§ **Work to complete**:
In total, how many lines of the data contain the word "layout"? Only that number is wanted.

§ **Data to process**:
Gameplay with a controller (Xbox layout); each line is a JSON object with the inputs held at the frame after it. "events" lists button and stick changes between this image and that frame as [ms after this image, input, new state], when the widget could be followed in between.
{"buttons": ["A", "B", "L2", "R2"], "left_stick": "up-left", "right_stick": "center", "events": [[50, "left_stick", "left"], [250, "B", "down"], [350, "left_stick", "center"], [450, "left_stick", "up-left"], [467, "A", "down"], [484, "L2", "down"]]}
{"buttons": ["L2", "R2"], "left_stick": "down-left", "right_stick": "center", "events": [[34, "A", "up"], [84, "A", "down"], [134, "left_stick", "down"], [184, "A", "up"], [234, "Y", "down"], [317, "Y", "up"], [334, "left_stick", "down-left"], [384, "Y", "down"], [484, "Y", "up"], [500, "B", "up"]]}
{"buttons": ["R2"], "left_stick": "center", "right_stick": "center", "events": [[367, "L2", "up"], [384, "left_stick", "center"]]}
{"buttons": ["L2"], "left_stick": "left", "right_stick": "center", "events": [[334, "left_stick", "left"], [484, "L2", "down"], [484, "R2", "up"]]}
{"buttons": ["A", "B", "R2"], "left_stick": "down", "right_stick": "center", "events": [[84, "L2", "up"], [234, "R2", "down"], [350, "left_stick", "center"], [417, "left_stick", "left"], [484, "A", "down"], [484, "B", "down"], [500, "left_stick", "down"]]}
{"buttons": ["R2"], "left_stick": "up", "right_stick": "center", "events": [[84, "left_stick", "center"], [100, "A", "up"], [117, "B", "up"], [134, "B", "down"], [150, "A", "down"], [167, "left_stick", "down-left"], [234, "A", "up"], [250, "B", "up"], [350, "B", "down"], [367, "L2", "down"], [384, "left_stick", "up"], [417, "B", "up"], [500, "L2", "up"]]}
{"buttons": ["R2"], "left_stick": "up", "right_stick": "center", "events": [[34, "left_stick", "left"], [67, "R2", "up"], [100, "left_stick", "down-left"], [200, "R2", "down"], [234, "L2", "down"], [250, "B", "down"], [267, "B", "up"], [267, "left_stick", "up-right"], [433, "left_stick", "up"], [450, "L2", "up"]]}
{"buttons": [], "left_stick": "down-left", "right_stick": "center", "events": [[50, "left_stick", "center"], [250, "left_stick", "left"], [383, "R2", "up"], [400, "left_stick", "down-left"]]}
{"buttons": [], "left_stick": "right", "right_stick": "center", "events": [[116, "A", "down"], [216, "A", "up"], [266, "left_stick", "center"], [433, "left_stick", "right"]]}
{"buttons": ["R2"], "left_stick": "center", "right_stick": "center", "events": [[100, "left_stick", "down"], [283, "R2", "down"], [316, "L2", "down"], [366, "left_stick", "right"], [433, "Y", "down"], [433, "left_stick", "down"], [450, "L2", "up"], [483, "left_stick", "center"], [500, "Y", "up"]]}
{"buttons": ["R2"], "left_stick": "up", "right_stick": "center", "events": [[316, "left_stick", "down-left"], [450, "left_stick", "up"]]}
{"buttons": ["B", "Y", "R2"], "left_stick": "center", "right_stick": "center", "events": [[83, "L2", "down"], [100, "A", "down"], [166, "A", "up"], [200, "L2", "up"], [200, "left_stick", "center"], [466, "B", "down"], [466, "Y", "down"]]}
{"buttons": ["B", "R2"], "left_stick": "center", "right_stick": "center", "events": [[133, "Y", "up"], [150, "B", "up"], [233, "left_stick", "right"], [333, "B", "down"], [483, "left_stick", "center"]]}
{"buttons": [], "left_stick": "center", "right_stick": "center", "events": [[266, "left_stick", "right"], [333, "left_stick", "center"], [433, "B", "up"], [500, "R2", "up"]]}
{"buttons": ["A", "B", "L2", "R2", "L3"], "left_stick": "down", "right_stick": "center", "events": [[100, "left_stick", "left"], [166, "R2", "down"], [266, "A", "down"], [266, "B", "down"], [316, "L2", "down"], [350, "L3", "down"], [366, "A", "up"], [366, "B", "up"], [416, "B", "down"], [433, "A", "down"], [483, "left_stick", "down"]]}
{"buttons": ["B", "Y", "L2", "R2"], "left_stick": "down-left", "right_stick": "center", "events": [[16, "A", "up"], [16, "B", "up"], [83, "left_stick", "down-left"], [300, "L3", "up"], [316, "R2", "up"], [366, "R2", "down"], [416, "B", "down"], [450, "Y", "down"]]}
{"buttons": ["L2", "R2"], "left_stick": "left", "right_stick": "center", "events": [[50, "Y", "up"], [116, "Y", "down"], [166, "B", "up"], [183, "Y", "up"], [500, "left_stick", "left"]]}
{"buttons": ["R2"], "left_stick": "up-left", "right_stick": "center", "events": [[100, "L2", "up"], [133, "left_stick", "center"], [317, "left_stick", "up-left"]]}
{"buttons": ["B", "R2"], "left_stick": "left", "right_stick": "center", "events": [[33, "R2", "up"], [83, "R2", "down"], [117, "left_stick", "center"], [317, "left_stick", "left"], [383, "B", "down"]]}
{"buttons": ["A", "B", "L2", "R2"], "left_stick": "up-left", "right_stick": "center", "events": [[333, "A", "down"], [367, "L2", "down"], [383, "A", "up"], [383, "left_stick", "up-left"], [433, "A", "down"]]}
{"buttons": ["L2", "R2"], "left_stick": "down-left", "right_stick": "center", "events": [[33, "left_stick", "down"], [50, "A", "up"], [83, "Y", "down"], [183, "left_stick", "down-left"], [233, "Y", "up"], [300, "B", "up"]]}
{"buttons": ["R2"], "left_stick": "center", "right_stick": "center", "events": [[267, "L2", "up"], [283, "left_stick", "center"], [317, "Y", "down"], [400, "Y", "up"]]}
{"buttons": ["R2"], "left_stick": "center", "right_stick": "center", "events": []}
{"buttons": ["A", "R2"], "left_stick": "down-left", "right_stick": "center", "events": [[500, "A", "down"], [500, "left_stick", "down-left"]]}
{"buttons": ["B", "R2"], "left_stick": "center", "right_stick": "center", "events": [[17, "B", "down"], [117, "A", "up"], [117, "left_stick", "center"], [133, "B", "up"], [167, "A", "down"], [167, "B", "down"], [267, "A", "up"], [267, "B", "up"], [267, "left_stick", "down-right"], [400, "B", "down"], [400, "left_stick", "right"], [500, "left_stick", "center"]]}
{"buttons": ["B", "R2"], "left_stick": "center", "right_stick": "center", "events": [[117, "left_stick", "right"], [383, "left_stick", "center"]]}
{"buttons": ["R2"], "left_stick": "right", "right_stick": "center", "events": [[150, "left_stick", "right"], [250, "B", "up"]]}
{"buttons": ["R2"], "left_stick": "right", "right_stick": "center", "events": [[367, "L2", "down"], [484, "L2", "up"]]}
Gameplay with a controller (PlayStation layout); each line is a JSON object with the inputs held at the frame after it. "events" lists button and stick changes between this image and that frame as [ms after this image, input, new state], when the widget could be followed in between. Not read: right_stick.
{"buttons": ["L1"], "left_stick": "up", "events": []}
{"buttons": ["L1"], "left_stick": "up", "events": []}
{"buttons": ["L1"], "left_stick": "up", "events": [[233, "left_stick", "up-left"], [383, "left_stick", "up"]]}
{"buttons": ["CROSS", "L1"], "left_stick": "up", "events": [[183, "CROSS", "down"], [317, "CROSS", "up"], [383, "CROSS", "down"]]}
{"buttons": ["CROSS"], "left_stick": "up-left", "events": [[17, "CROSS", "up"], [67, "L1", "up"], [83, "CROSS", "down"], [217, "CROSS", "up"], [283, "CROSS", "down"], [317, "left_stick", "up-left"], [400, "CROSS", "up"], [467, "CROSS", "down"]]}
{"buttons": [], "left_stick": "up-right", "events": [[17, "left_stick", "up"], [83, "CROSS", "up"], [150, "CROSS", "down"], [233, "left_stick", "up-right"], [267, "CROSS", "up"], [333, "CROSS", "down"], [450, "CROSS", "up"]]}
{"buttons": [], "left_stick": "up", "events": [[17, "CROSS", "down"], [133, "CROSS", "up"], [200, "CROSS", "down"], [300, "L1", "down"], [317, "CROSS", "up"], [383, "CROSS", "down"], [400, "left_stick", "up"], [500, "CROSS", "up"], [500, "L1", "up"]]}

§ **Output of the exercise**:
2